Section 87 of CGST Act governs “Liability in case of amalgamation or merger of companies”. It states that when two or more companies are amalgamated or merged in pursuance of an order of court or of Tribunal or otherwise and the order is to take effect from a date earlier to the date of the order and any two or more of such companies have supplied or received any goods or services or both to or from each other during the period commencing on the date from which the order takes effect till the date of the order, then such transactions of supply and receipt shall be included in the turnover of supply or receipt of the respective companies and they shall be liable to pay tax accordingly. The Section further states that, notwithstanding anything contained in the said order, for the purposes of the CGST Act, the said two or more companies shall be treated as distinct companies for the period up to the date of the said order and the registration certificates of the said companies shall be cancelled with effect from the date of the said order

Further, Section 160 of the CGST Act governs “Assessment proceedings, etc., not to be invalid on certain grounds”. No assessment, re-assessment, adjudication, review, revision, appeal, rectification, notice, summons or other proceedings done, accepted, made, issued, initiated, or purported to have been done, accepted, made, issued, initiated in pursuance of any of the provisions of this Act shall be invalid or deemed to be invalid merely by reason of any mistake, defect or omission therein, if such assessment, re-assessment, adjudication, review, revision, appeal, rectification, notice, summons or other proceedings are in substance and effect in conformity with or according to the intents, purposes and requirements of this Act or any existing law. Further, the service of any notice, order or communication shall not be called in question, if the notice, order or communication, as the case may be, has already been acted upon by the person to whom it is issued or where such service has not been called in question at or in the earlier proceedings commenced, continued or finalised pursuant to such notice, order or communication.
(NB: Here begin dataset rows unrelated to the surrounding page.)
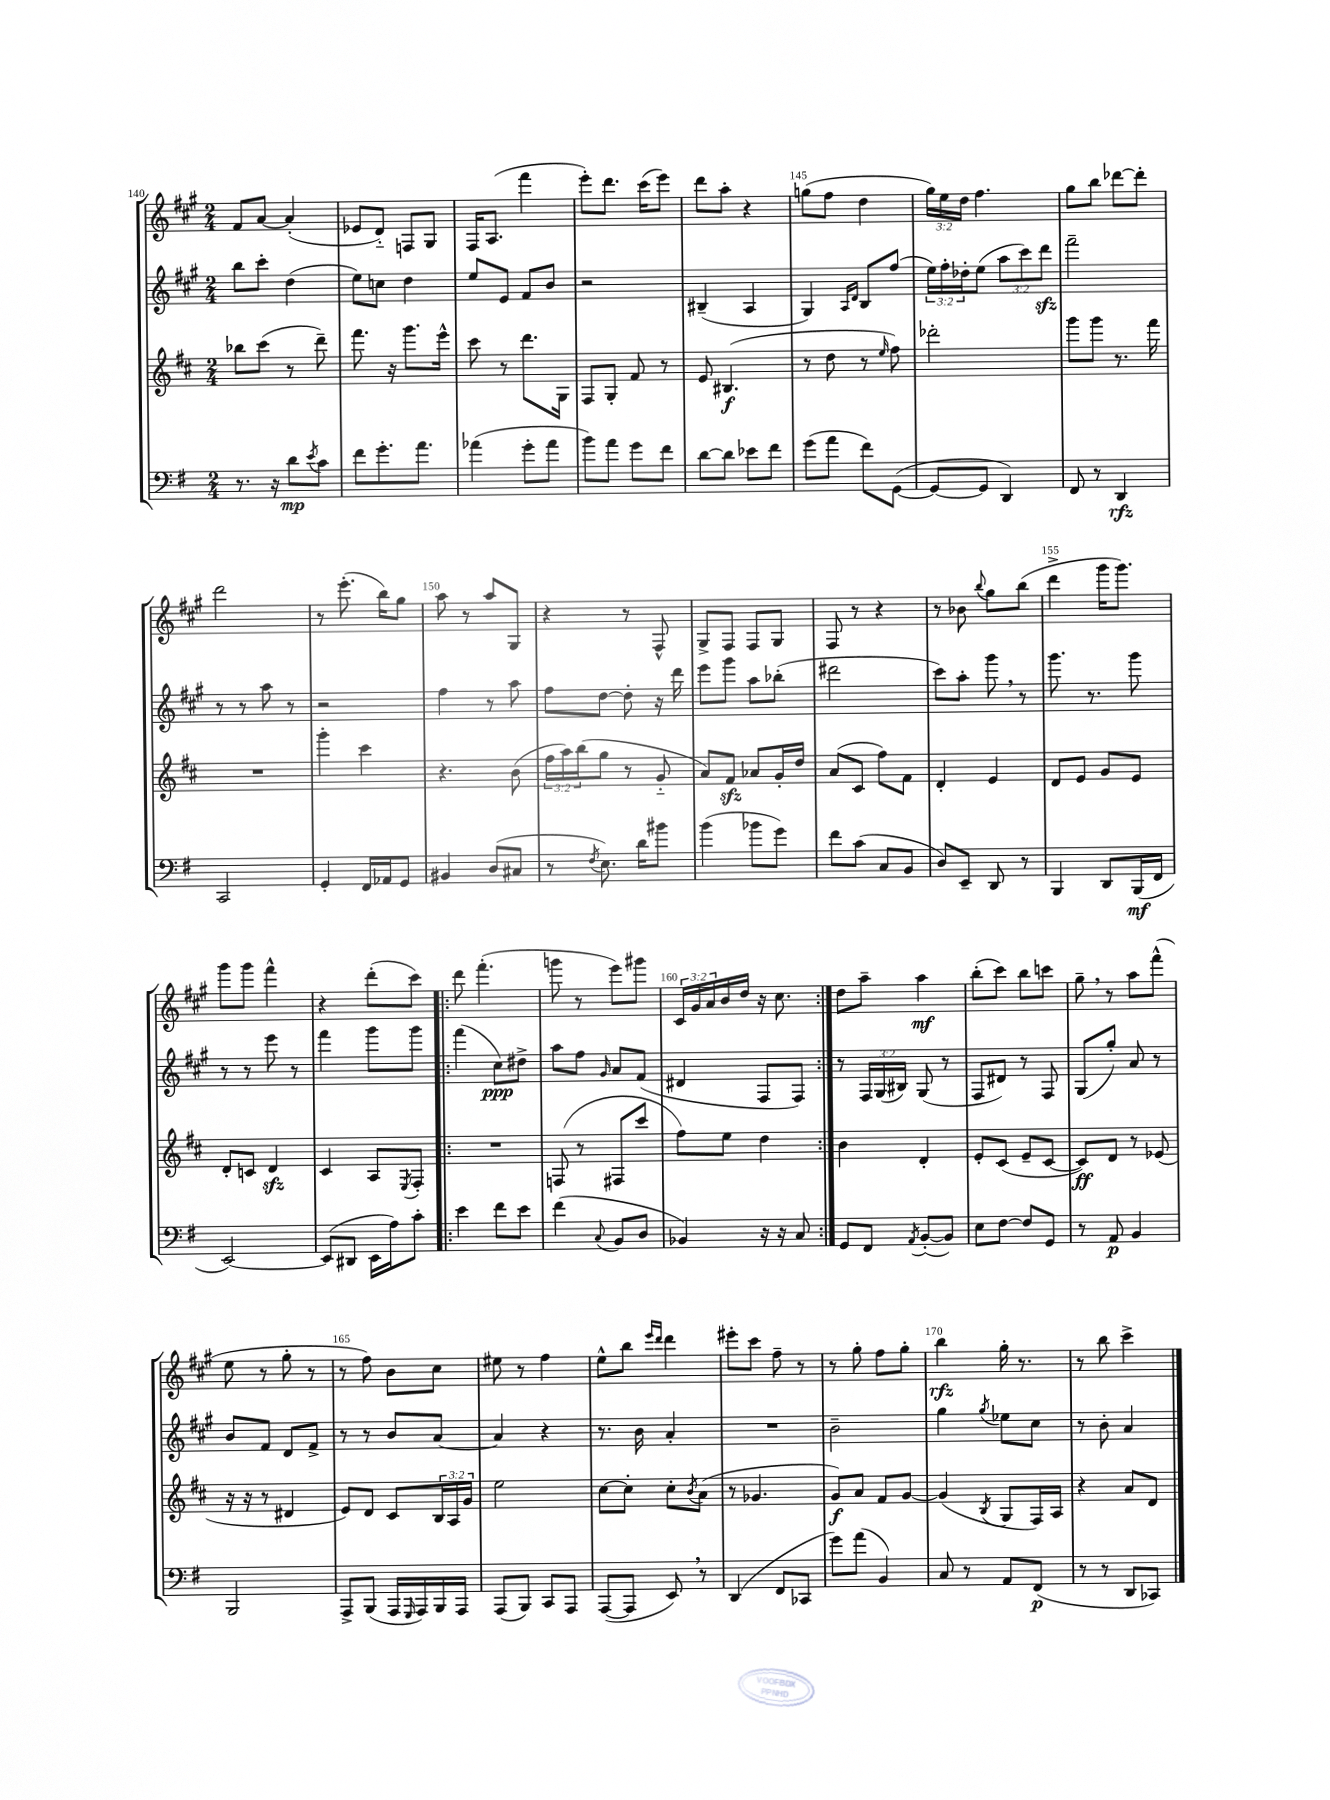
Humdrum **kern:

**kern	**dynam	**kern	**dynam	**kern	**dynam	**kern	**dynam
*part4	*part4	*part3	*part3	*part2	*part2	*part1	*part1
*staff4	*staff4	*staff3	*staff3	*staff2	*staff2	*staff1	*staff1
*clefF4	*	*clefG2	*	*clefG2	*	*clefG2	*
*k[f#]	*	*k[f#c#]	*	*k[f#c#g#]	*	*k[f#c#g#]	*
*M2/4	*	*M2/4	*	*M2/4	*	*M2/4	*
=140	=140	=140	=140	=140	=140	=140	=140
8.r	.	8bb-X\L	.	8bb\L	.	8f#/L	.
.	.	(8ccc#\J	.	8ccc#'\J	.	[8a/J	.
16r	.	.	.	.	.	.	.
8d\L	mp	8r	.	(4dd\	.	(4a'/]	.
8qe/	.	.	.	.	.	.	.
8c\J	.	8ddd~\)	.	.	.	.	.
=141	=141	=141	=141	=141	=141	=141	=141
8f#\L	.	8.fff#\	.	8ee\L)	.	8e-X/L	.
8.g'\	.	.	.	8ccn\J	.	8d/J)	.
.	.	16r	.	.	.	.	.
.	.	8.ggg\L	.	4dd\	.	8Fn/L	.
8.a\J	.	.	.	.	.	.	.
.	.	.	.	.	.	8G#/J	.
.	.	16eee^^\Jk	.	.	.	.	.
=142	=142	=142	=142	=142	=142	=142	=142
(4a-X\	.	8ccc#\	.	8ee/L	.	16F#/KL	.
.	.	.	.	.	.	(8.A/J	.
.	.	8r	.	8e/J	.	.	.
8g'\L	.	8.ddd\L	.	8f#/L	.	4fff#\	.
8a-\J	.	.	.	8b/J	.	.	.
.	.	16G\Jk	.	.	.	.	.
=143	=143	=143	=143	=143	=143	=143	=143
8b\L)	.	8F#/L	.	2r	.	8eee'\L)	.
8a\J	.	8G'/J	.	.	.	8.ddd\J	.
8g\L	.	8f#/	.	.	.	.	.
.	.	.	.	.	.	(16ccc#\KL	.
8f#\J	.	8r	.	.	.	8eee\J)	.
=144	=144	=144	=144	=144	=144	=144	=144
[8d\L	.	8e/	.	(4B#X~/	.	8ddd\L	.
8d\J]	.	(4.B#X/	f	.	.	8aa'\J	.
8e-X\L	.	.	.	4A/	.	4r	.
8f#\J	.	.	.	.	.	.	.
=145	=145	=145	=145	=145	=145	=145	=145
(8g\L	.	8r	.	4G#/)	.	(8ggn\L	.
8a\J	.	8dd\	.	.	.	8ff#\J	.
.	.	.	.	16qqA/LL	.	.	.
.	.	.	.	16qqd/JJ	.	.	.
8f#\L)	.	8r	.	8B/L	.	4dd\	.
.	.	16qqee/	.	.	.	.	.
([8GG\J	.	8ff#\)	.	(8ff#/J	.	.	.
=146	=146	=146	=146	=146	=146	=146	=146
8GG/L_	.	2ddd-X'\	.	24ee\LL)	.	24gg#\LL)	.
.	.	.	.	24ff#'\	.	24ee\	.
.	.	.	.	24dd-X'\J	.	24dd\JJ	.
8GG/J]	.	.	.	(8ee\J	.	4.ff#\	.
4DD/)	.	.	.	12aa\L	.	.	.
.	.	.	.	12ccc#\)	.	.	.
.	.	.	.	12dddzz\J	.	.	.
=147	=147	=147	=147	=147	=147	=147	=147
8FF#/	.	8ggg\L	.	2fff#~\	.	8gg#\L	.
8r	.	8ggg\J	.	.	.	8bb\J	.
4DD/	rfz	8.r	.	.	.	[8ddd-X\L	.
.	.	.	.	.	.	8ddd-'\J]	.
.	.	16fff#\	.	.	.	.	.
!!LO:LB:g=z
=148	=148	=148	=148	=148	=148	=148	=148
2CC/	.	2r	.	8r	.	2ddd\	.
.	.	.	.	8r	.	.	.
.	.	.	.	8aa\	.	.	.
.	.	.	.	8r	.	.	.
=149	=149	=149	=149	=149	=149	=149	=149
4GG'/	.	4ggg'\	.	2r	.	8r	.
.	.	.	.	.	.	(8.eee'\	.
16FF#/LL	.	4ccc#\	.	.	.	.	.
16AA-X/J	.	.	.	.	.	16bb\KL)	.
8GG/J	.	.	.	.	.	8gg#\J	.
=150	=150	=150	=150	=150	=150	=150	=150
4BB#X/	.	4.r	.	4ff#\	.	8aa\	.
.	.	.	.	.	.	8r	.
(8D/L	.	.	.	8r	.	8aa/L	.
8C#X/J	.	(8b\	.	8aa\	.	8G#/J	.
=151	=151	=151	=151	=151	=151	=151	=151
8r	.	24ff#\LL	.	8ff#\L	.	4r	.
.	.	24aa\)	.	.	.	.	.
.	.	(24bb\J	.	.	.	.	.
8qF#/	.	.	.	.	.	.	.
8.E\)	.	8gg\J	.	[8dd\J	.	.	.
.	.	8r	.	8dd'\]	.	8r	.
16d\KL	.	.	.	.	.	.	.
8b#X\J	.	8g/	.	16r	.	8F#^^/	.
.	.	.	.	16ddd\	.	.	.
=152	=152	=152	=152	=152	=152	=152	=152
(4b\	.	8a/L)	.	8eee\L	.	8G#^/L	.
.	.	8f#zz/J	.	8ggg#\J	.	8F#/J	.
8b-X\L	.	8a-X/L	.	8aa\L	.	8F#/L	.
8g\J)	.	16g'/L	.	(8bb-X'\J	.	8G#/J	.
.	.	16dd/JJ	.	.	.	.	.
=153	=153	=153	=153	=153	=153	=153	=153
8f#\L	.	(8a/L	.	2ddd#X\	.	8F#/	.
(8c\J	.	8c#/J	.	.	.	8r	.
8C/L	.	8ff#\L)	.	.	.	4r	.
8BB/J	.	8f#\J	.	.	.	.	.
=154	=154	=154	=154	=154	=154	=154	=154
8D/L)	.	4d'/	.	8ccc#\L)	.	8r	.
8EE~/J	.	.	.	8aa'\J	.	8b-X\	.
.	.	.	.	.	.	8qqbb/	.
8DD/	.	4e/	.	8ggg#,\	.	8gg#\L	.
8r	.	.	.	8r	.	(8bb\J	.
=155	=155	=155	=155	=155	=155	=155	=155
4BBB/	.	8d/L	.	8.ggg#\	.	4ddd^\	.
.	.	8e/J	.	.	.	.	.
.	.	.	.	8.r	.	.	.
8DD/L	.	8g/L	.	.	.	16ggg#\KL	.
.	.	.	.	.	.	8.ggg#\J)	.
(16BBB/L	mf	8e/J	.	8ggg#\	.	.	.
16FF#/JJ	.	.	.	.	.	.	.
!!LO:LB:g=z
=156	=156	=156	=156	=156	=156	=156	=156
[2EE/)	.	8d'/L	.	8r	.	8ggg#\L	.
.	.	8cn/J	.	8r	.	8ggg#\J	.
.	.	4dzz/	.	8eee\	.	4fff#^^\	.
.	.	.	.	8r	.	.	.
=157	=157	=157	=157	=157	=157	=157	=157
(8EE/L]	.	4c#/	.	4fff#\	.	4r	.
8DD#X/J	.	.	.	.	.	.	.
16EE\LL	.	8A/L	.	8ggg#\L	.	(8ddd'\L	.
16A\J)	.	.	.	.	.	.	.
.	.	8qE/	.	.	.	.	.
8c'\J	.	8F#'/J	.	8ggg#\J	.	8ccc#\J)	.
=158!|:	=158!|:	=158!|:	=158!|:	=158!|:	=158!|:	=158!|:	=158!|:
4e\	.	2r	.	(4fff#\	.	8ddd\	.
.	.	.	.	.	.	(4.fff#'\	.
8f#\L	.	.	.	8cc#\L)	ppp	.	.
8e\J	.	.	.	8dd#X^\J	.	.	.
=159	=159	=159	=159	=159	=159	=159	=159
(4f#\	.	(8Fn/	.	8aa\L	.	8gggn\	.
.	.	8r	.	8ff#\J	.	8r	.
8qqC/	.	.	.	16qqg#/	.	.	.
8BB/L	.	8F#X/L	.	8a/L	.	8eee\L)	.
8D/J	.	8ccc#/J	.	(8f#/J	.	8ggg#X\J	.
=160	=160	=160	=160	=160	=160	=160	=160
4BB-X/)	.	8ff#\L)	.	4d#X/	.	24c#/LL	.
.	.	.	.	.	.	24g#/	.
.	.	.	.	.	.	24a/	.
.	.	8ee\J	.	.	.	16b/	.
.	.	.	.	.	.	16dd/JJ	.
16r	.	4dd\	.	8F#/L	.	16r	.
16r	.	.	.	.	.	8.cc#\	.
8C/	.	.	.	8F#/J)	.	.	.
=161:|!	=161:|!	=161:|!	=161:|!	=161:|!	=161:|!	=161:|!	=161:|!
8GG/L	.	4b\	.	8r	.	8dd\L	.
8FF#/J	.	.	.	24F#/LL	.	8aa~\J	.
.	.	.	.	(24G#/	.	.	.
.	.	.	.	24B#X/JJ)	.	.	.
8qAA/	.	.	.	.	.	.	.
([8BB'/L	.	4d'/	.	(8G#/	.	4aa\	mf
8BB/J])	.	.	.	8r	.	.	.
=162	=162	=162	=162	=162	=162	=162	=162
8E\L	.	8e'/L	.	8F#/L	.	(8bb'\L	.
[8F#\J	.	(8c#/J	.	8d#X/J)	.	8ccc#\J)	.
8F#/L]	.	8e~/L	.	8r	.	8bb\L	.
8GG/J	.	[8c#/J	.	8F#/	.	8cccn\J	.
=163	=163	=163	=163	=163	=163	=163	=163
8r	.	8c#/L])	ff	(8G#/L	.	8gg#~,\	.
8AA/	p	8d/J	.	8gg#'/J)	.	8r	.
4BB/	.	8r	.	8a/	.	8aa\L	.
.	.	(8e-X/	.	8r	.	(8fff#^^\J	.
!!LO:LB:g=z
=164	=164	=164	=164	=164	=164	=164	=164
2BBB/	.	16r	.	8b/L	.	8ee\	.
.	.	16r	.	.	.	.	.
.	.	8r	.	8f#/J	.	8r	.
.	.	4d#X/	.	8d/L	.	8gg#'\	.
.	.	.	.	8f#^/J	.	8r	.
=165	=165	=165	=165	=165	=165	=165	=165
8AAA^/L	.	8e/L)	.	8r	.	8r	.
(8BBB/J	.	8d/J	.	8r	.	8ff#\)	.
16AAA/LL	.	8c#/L	.	8b/L	.	8b\L	.
16qqGGG/	.	.	.	.	.	.	.
16AAA/)	.	.	.	.	.	.	.
16BBB/	.	24B/L	.	[8a/J	.	8cc#\J	.
.	.	24A/	.	.	.	.	.
16AAA/JJ	.	.	.	.	.	.	.
.	.	24g/JJ	.	.	.	.	.
=166	=166	=166	=166	=166	=166	=166	=166
(8AAA/L	.	2ee\	.	4a/]	.	8ee#X\	.
8BBB/J)	.	.	.	.	.	8r	.
8CC/L	.	.	.	4r	.	4ff#\	.
8AAA/J	.	.	.	.	.	.	.
=167	=167	=167	=167	=167	=167	=167	=167
([8AAA/L	.	[8cc#\L	.	8.r	.	8ee^^\L	.
8AAA/J]	.	8cc#'\J]	.	.	.	8bb\J	.
.	.	.	.	16b\	.	.	.
.	.	.	.	.	.	16qqeee/LL	.
.	.	.	.	.	.	16qqddd/JJ	.
8EE,/)	.	8cc#'\L	.	4a'/	.	4ddd\	.
.	.	8qb/	.	.	.	.	.
8r	.	(8a\J	.	.	.	.	.
=168	=168	=168	=168	=168	=168	=168	=168
(4DD/	.	8r	.	2r	.	8eee#X'\L	.
.	.	4.g-X/	.	.	.	8ccc#\J	.
8FF#/L	.	.	.	.	.	8ff#~\	.
8CC-X/J	.	.	.	.	.	8r	.
=169	=169	=169	=169	=169	=169	=169	=169
8g\L)	.	8g/L)	f	2b~\	.	8r	.
(8a\J	.	8a/J	.	.	.	8gg#'\	.
4BB/)	.	8f#/L	.	.	.	8ff#\L	.
.	.	[8g/J	.	.	.	8gg#'\J	.
=170	=170	=170	=170	=170	=170	=170	=170
8C/	.	(4g/]	.	4gg#\	.	4bb\	rfz
8r	.	.	.	.	.	.	.
.	.	8qB/	.	8qgg#/	.	.	.
8AA/L	.	8G/L	.	8ee-X\L	.	16gg#'\	.
.	.	.	.	.	.	8.r	.
(8FF#/J	p	16F#/L)	.	8cc#\J	.	.	.
.	.	16A/JJ	.	.	.	.	.
=171	=171	=171	=171	=171	=171	=171	=171
8r	.	4r	.	8r	.	8r	.
8r	.	.	.	8b'\	.	8bb\	.
8DD/L	.	8a/L	.	4a/	.	4ccc#^\	.
8CC-X/J)	.	8d/J	.	.	.	.	.
==	==	==	==	==	==	==	==
*-	*-	*-	*-	*-	*-	*-	*-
In the Maruti Suzuki case (Supra), the court has held that the proceeding against a company post-merger is void ab intio. The court in this case has held that when a defect is substantive it cannot be cured and hence the proceedings must be dropped. This acted as a precedent for the decision in the case being discussed. Also, in the C.I.T NEW DELHI VERSUS M/S SPICE ENFOTAINMENT LTD. [2017 (12) TMI 754 - SC ORDER] it was held that the proceeding against the a merged entity is not just a procedural inaccuracy but a substantive defect.

The Supreme Court in the Case PRINCIPAL COMMISSIONER OF INCOME TAX (CENTRAL) - 2 VERSUS M/S. MAHAGUN REALTORS (P) LTD - 2022 (4) TMI 347 - SUPREME COURT. has held that when the merger is not deliberately disclosed the proceeding will not be invalidated. In SKY LIGHT HOSPITALITY LLP VERSUS ASSISTANT COMMISSIONER OF INCOME TAX - 2018 (4) TMI 529 - SC ORDER it was held that when a proceeding intent to be issued the amalgamated company but was issued in the name of the amalgamating company is just a procedural inaccuracy and hence can be cured. It will not invalidate the proceeding.

The judgment has held the legal principles and also provided a distinction between the procedural and substantive inaccuracies and in what instances a proceeding will be invalidated. The case is important to protect the amalgamated company actions of the amalgamating company.